I don't mind that Mr. Rice spent some space in the book showing the more elaborate shelf layouts one can make, but I was highly disappointed in how little space is devoted to making something small that would fit on an actual shelf. Maybe he thinks nobody needs help doing that, or that such a layout would be "boring." But it seems to me that this is the real challenge -- making an interesting scene and some interesting operational trackage in a 3 foot by 1.5 foot space. Doing that well is much more difficult than doing a wrap-around-the-basement scene that's the same width, because in the latter case you have so much more to work with.
I'm disappointed with this book in rather the same way I'd be if I had bought a book about "how to write good short stories" and, after 20 pages of basic writing advice (paragraph structure, sentence variety, etc), the author gave example after example of 100-page novellas, and no examples of how to write 5- or 10-page short stories. It's the same thing here. Instead of giving me what I'd describe true shelf layouts (layouts that fit on a real-world bookshelf you'd find in any normal house), the author gave me room-sized, but narrow, layouts.

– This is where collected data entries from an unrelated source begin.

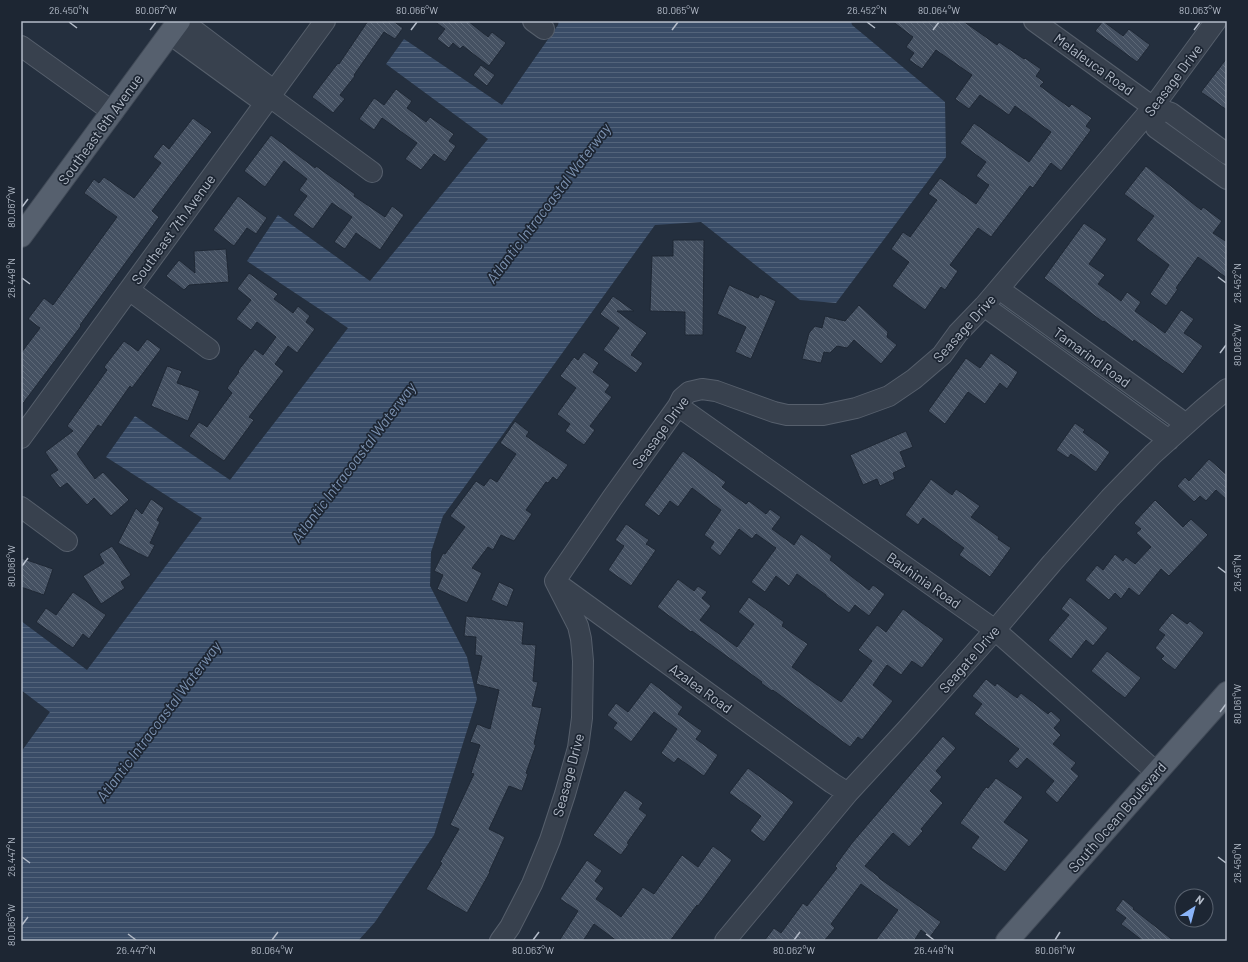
<svg xmlns="http://www.w3.org/2000/svg" width="1248" height="962" font-family="Barlow,sans-serif">
  <defs>
    <pattern id="water-rules" width="6" height="5" patternUnits="userSpaceOnUse"><rect width="6" height="5" fill="#394c67"/><path d="M0 2.5h6" fill="none" stroke="#53647b"/></pattern>
    <pattern id="building-back-hatch" width="6" height="6" patternUnits="userSpaceOnUse"><rect width="6" height="6" fill="#455162"/><path d="M-1 5l2 2M0 0l6 6M5-1l2 2" fill="none" stroke="#5d6877"/></pattern>
  </defs>
  <rect width="100%" height="100%" fill="#242f3e"/>
  <path fill="url(#water-rules)" d="M559 21H851L852 25 945 102 946 157 836 303 800 300 701 222 655 225 542 381 443 516 431 552 430 586 467 657 477 699 434 835 375 922 358 941H21V752L50 712 21 690V621L87 670 202 518 106 457 135 416 230 480 348 328 247 261 278 215 370 281 488 139 386 64 404 39 502 105 558 25Z"/>
  <path fill="url(#building-back-hatch)" stroke="#1f2835" d="M368 21H393L403 28 395 39 384 32 354 75 355 76 340 95 345 99 333 113 312 97 338 63 339 64Z
    M434 21H468L488 37 492 32 506 43 489 66 463 46 460 49 453 43 449 48 437 39 445 29Z
    M892 21H963L997 45 999 42 1024 59 1025 58 1041 69 1036 76 1044 82 1040 86 1069 107 1072 104 1092 118 1086 126 1091 130 1061 171 1051 163 1033 188 1030 186 991 237 978 228 950 265 958 271 945 290 941 287 925 310 892 286 909 262 891 249 903 232 910 237 937 200 928 194 940 178 976 204 989 185 976 176 986 162 960 143 974 123 1029 162 1051 132 1015 106 1009 115 980 95 969 109 955 99 972 75 936 50 922 69 909 60 914 53 906 47 913 37Z
    M1103 21 1123 36 1129 29 1150 45 1137 62 1095 31Z
    M1227 58V110L1201 92Z
    M481 65 495 75 487 86 473 75Z
    M396 89 412 101 407 108 426 122 430 117 454 134 449 141 456 146 445 162 434 154 421 170 405 159 417 143 382 118 374 130 359 119 374 98 384 105Z
    M193 118 212 132 152 211 159 217 80 325 81 326 21 406V353L40 328 28 319 44 298 53 305 117 217 84 193 94 179 99 183 104 177 134 198 161 163 153 157 163 144 169 149Z
    M271 135 315 168 316 166 355 194 354 196 385 217 392 206 404 215 380 250 356 233 345 249 334 242 352 217 332 203 313 229 293 215 307 196 299 190 307 179 284 161 265 187 244 171Z
    M1146 166 1201 210 1203 207 1222 221 1213 233 1227 242V278L1198 257 1176 288 1178 289 1166 306 1150 294 1169 265 1136 240 1154 216 1124 194Z
    M238 196 267 218 256 234 247 228 234 246 213 230Z
    M1084 223 1107 239 1089 264 1105 275 1098 284 1121 301 1127 292 1141 302 1135 311 1165 333 1181 310 1194 319 1184 333 1203 346 1183 374 1134 340 1133 342 1104 321 1103 322 1044 278Z
    M673 240H704L703 335H685V312L650 311 652 256H673Z
    M226 249 229 282 189 285 184 290 166 276 179 260 195 273 194 251Z
    M249 273 278 294 274 299 293 313 298 306 310 316 306 322 315 329 297 353 288 346 275 364 284 371 249 417 254 420 224 461 189 436 199 422 207 427 232 393 227 388 239 372 238 371 255 349 263 355 276 337 257 322 251 330 236 319 251 300 237 289Z
    M729 285 758 298 760 294 776 301 751 359 735 352 746 327 717 314Z
    M613 296 634 311H617L647 333 631 355 643 363 636 373 603 350 619 328 600 314Z
    M859 305 888 332 887 337 897 345 881 364 854 340 847 348 837 346 830 353 824 352 821 363 802 359 809 333 815 326 822 328 825 316 845 321Z
    M147 339 161 349 132 388 130 386 101 427 98 425 77 454 95 479 103 472 129 500 111 516 94 498 87 505 67 483 60 488 50 475 58 470 45 452 73 431 67 426 107 370 104 367 124 341 138 351Z
    M584 352 599 363 593 372 610 385 605 392 612 397 590 426 595 430 584 445 565 431 570 424 557 414 576 388 560 376 574 357 578 360Z
    M991 353 1018 372 1007 389 1000 383 985 404 968 392 945 424 928 411 966 358 980 368Z
    M167 366 182 371 177 383 200 391 188 421 151 406Z
    M515 421 529 432 526 436 568 465 557 480 553 477 548 483 546 482 526 510 532 514 514 541 501 535 493 550 488 547 472 568 482 573 467 603 437 589 443 575 434 571 443 553 445 554 465 527 450 516 476 481 484 486 490 478 497 482 516 454 500 443Z
    M1075 423 1085 430 1083 432 1110 452 1096 472 1071 454 1068 458 1056 450Z
    M906 431 913 447 900 452 906 467 893 473 895 479 880 486 877 479 863 485 850 455Z
    M683 451 726 482 722 487 746 504 749 501 766 514 770 509 781 517 772 529 794 545 801 534 832 556 830 560 869 590 873 585 885 594 869 616 855 605 849 613 826 596V595L797 574 789 586 776 576 765 592 751 582 776 548 756 534 752 539 739 529 720 556 710 548 714 542 704 535 721 510 692 488 678 507 670 501 659 516 644 505Z
    M1209 459 1227 475V500L1216 490 1206 501 1200 496 1194 502 1177 486 1185 477 1189 481Z
    M931 479 952 495 956 489 980 506 971 517 999 537 998 539 1011 548 990 577 959 555 964 548 923 518 918 525 905 515Z
    M151 499 164 508 157 520 160 522 150 543 155 545 148 558 118 543 136 508 142 514Z
    M1155 500 1183 527 1191 519 1208 535 1169 576 1161 569 1139 596 1129 588 1121 599 1115 593 1109 600 1085 580 1097 565 1103 570 1115 554 1123 561 1126 557 1135 564 1151 547 1136 533 1141 529 1134 523Z
    M626 524 649 540 646 544 656 550 631 586 608 570 624 546 615 540Z
    M112 546 131 575 121 582 125 588 101 604 83 576 104 563 99 554Z
    M21 558 53 569 44 595 21 587Z
    M678 579 694 591 698 586 707 592 702 598 711 606 700 620 737 647 754 624 738 612 749 597 784 622 782 626 808 644 792 667 841 702 872 661 858 650 877 625 886 632 903 609 944 639 922 668 912 661 901 675 887 665 873 685 893 701 862 740 858 737 850 747 773 690 772 691 761 683 762 682 692 631 691 632 657 607Z
    M499 582 514 589 507 607 491 600Z
    M73 592 106 615 89 639 83 634 73 648 36 622 46 608 56 615Z
    M1070 597 1108 628 1093 646 1086 640 1071 659 1048 640 1069 615 1061 609Z
    M1172 613 1187 624 1190 621 1204 633 1175 670 1161 659 1164 656 1155 648 1165 635 1158 630Z
    M466 616 524 622 522 644 536 645 533 681 538 682 532 706 542 708 534 744 536 745 526 773 528 774 522 791 509 786 489 829 505 837 489 872H490L467 913 426 889 442 863 440 862 459 829 450 825 474 774 471 773 480 745 470 742 477 724 490 729 499 690 476 684 482 656 475 655 476 637 464 636Z
    M1107 651 1141 678 1125 698 1091 671Z
    M986 679 995 686 997 683 1017 698 1021 693 1048 714 1051 711 1061 720 1054 728 1061 735 1053 744 1076 763 1071 769 1079 776 1057 803 1045 792 1054 781 1027 758 1017 769 1008 761 1019 749 974 714 982 704 972 696Z
    M651 682 683 707 678 714 702 731 696 739 718 755 704 776 678 758 674 763 661 753 677 729 654 712 631 742 613 728 617 723 607 715 616 703 628 712Z
    M943 736 956 748 936 771 942 777 930 791 943 803 921 829 923 831 909 847 893 833 865 866 879 877V878L941 922 930 937 921 930 914 941H875L898 910 861 884 831 924 835 928 824 941H764L774 928 781 933 803 903 807 906 837 868 835 866 852 843Z
    M748 768 794 802 764 842 750 831 761 816 729 793Z
    M996 778 1023 797 1004 822 1029 840 1005 872 971 848 979 837 960 823 986 787 988 788Z
    M625 790 643 803 639 809 647 815 627 843 629 844 621 855 593 835Z
    M713 846 732 860 698 906 697 905 670 941H617L594 924 583 941H559L578 911 560 899 587 860 602 871 595 881 604 888 596 899 621 917 643 887 654 894 682 855 698 867Z
    M1123 899 1134 908 1133 909 1174 941H1143L1121 924 1126 918 1115 910Z"/>
  <g fill="none" stroke-linecap="round" stroke-linejoin="round">
    <g stroke="#565f6c" stroke-width="22">
      <path id="minor" d="M182 21 268 86 270 97
        M533 21 544 29
        M1034 21 1153 107 1171 113 1227 154
        M170 34 258 98 270 97 372 172
        M21 46 113 112
        M1153 107 1156 128 1227 179
        M999 289 1186 424
        M129 290 209 349
        M984 306 1169 440
        M678 406 995 630 1156 772
        M21 438 325 21
        M21 507 67 541
        M555 581 612 498 678 406 682 398 689 392 702 389 716 391 774 412 787 415H823L856 408 889 396 914 379 942 355 958 333 984 306 1153 107 1216 21
        M558 584 832 783 848 793
        M500 941 510 927 532 884 550 840 565 794 578 748 582 718 583 661 581 639 578 626 555 581
        M725 941 848 793 907 729 995 630 1052 563 1110 498 1153 454 1202 410 1227 389"/>
    </g>
    <g stroke="#414a57" stroke-width="24">
      <path id="major" d="M21 236 179 21
        M1007 941 1227 693"/>
    </g>
    <use href="#minor" stroke="#38414e" stroke-width="20"/>
    <use href="#major" stroke="#56606e" stroke-width="22"/>
  </g>
  <path fill="none" stroke="#b4bcc9" stroke-width="1.5" d="M69 22 77 28M867 22 875 28M150 30 156 22M411 30 417 22M672 30 678 22M933 30 939 22M1194 30 1200 22M22 207 28 199M1218 277 1226 283M22 278 30 284M1220 353 1226 345M22 566 28 558M1218 567 1226 573M1220 712 1226 704M22 857 30 863M1218 857 1226 863M22 925 28 917M128 934 136 940M926 934 934 940M272 940 278 932M533 940 539 932M794 940 800 932M1055 940 1060 932"/>
  <g text-anchor="middle" dominant-baseline="central" stroke-width="3.5" stroke-linejoin="round" paint-order="stroke">
    <g font-size="14" fill="#b4bcc9" stroke="#1d2633">
      <text transform="translate(1094 64) rotate(36)">Melaleuca Road</text>
      <text transform="translate(1173 80) rotate(-53)">Seasage Drive</text>
      <text transform="translate(100 129) rotate(-54)">Southeast 6th Avenue</text>
      <text transform="translate(173 229) rotate(-54)">Southeast 7th Avenue</text>
      <text transform="translate(964 328) rotate(-48)">Seasage Drive</text>
      <text transform="translate(1092 357) rotate(36)">Tamarind Road</text>
      <text transform="translate(660 432) rotate(-54)">Seasage Drive</text>
      <text transform="translate(924 580) rotate(35)">Bauhinia Road</text>
      <text transform="translate(969 659) rotate(-49)">Seagate Drive</text>
      <text transform="translate(701 688) rotate(36)">Azalea Road</text>
      <text transform="translate(568 775) rotate(-75)">Seasage Drive</text>
      <text transform="translate(1117 817) rotate(-49)">South Ocean Boulevard</text>
    </g>
    <g font-size="15" font-style="italic" fill="#7c92b1" stroke="#1d2633">
      <text transform="translate(548 203) rotate(-53)">Atlantic Intracoastal Waterway</text>
      <text transform="translate(353 462) rotate(-53)">Atlantic Intracoastal Waterway</text>
      <text transform="translate(158 721) rotate(-53)">Atlantic Intracoastal Waterway</text>
    </g>
  </g>
  <rect width="1248" height="962" fill="none" stroke="#1d2633" stroke-width="44"/>
  <g transform="translate(1194 908) rotate(36)"><circle r="19" fill="#1d2633" stroke="#59626f"/>
  <path d="M0-3L7 15L0 10L-7 15Z" fill="#8ab4f8"/>
  <text y="-6" font-size="11" font-weight="bold" text-anchor="middle" fill="#b4bcc9">N</text>
  </g>
  <rect x="22" y="22" width="1204" height="918" fill="none" stroke="#b4bcc9" stroke-width="1.5"/>
  <g font-size="10" text-anchor="middle" fill="#b4bcc9">
    <text x="69" y="14">26.450°N</text>
    <text x="156" y="14">80.067°W</text>
    <text x="417" y="14">80.066°W</text>
    <text x="678" y="14">80.065°W</text>
    <text x="867" y="14">26.452°N</text>
    <text x="939" y="14">80.064°W</text>
    <text x="1200" y="14">80.063°W</text>
    <text transform="translate(11 207) rotate(-90)" y="4">80.067°W</text>
    <text transform="translate(11 278) rotate(-90)" y="4">26.449°N</text>
    <text transform="translate(1237 283) rotate(-90)" y="4">26.452°N</text>
    <text transform="translate(1237 345) rotate(-90)" y="4">80.062°W</text>
    <text transform="translate(11 566) rotate(-90)" y="4">80.066°W</text>
    <text transform="translate(1237 573) rotate(-90)" y="4">26.451°N</text>
    <text transform="translate(1237 704) rotate(-90)" y="4">80.061°W</text>
    <text transform="translate(11 857) rotate(-90)" y="4">26.447°N</text>
    <text transform="translate(1237 863) rotate(-90)" y="4">26.450°N</text>
    <text transform="translate(11 925) rotate(-90)" y="4">80.065°W</text>
    <text x="136" y="954">26.447°N</text>
    <text x="272" y="954">80.064°W</text>
    <text x="533" y="954">80.063°W</text>
    <text x="794" y="954">80.062°W</text>
    <text x="934" y="954">26.449°N</text>
    <text x="1055" y="954">80.061°W</text>
  </g>
</svg>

Finally, although the author is a pretty talented water-colorist, I honestly did not find his personal water-color illustrations as useful as I would have found layouts done in real layout software (the type they use in Model Railroader magazine spreads) and a lot more photographs of what he was describing. It's very hard to picture many of these things and step-by-step photos would have helped immensely.
If you want to make a narrow, around-the-room layout, this book is helpful. If you want to make actual shelf layouts on your book case or something, then you need to look elsewhere, because not one of the layouts presented in the book would fit on a normal book shelf.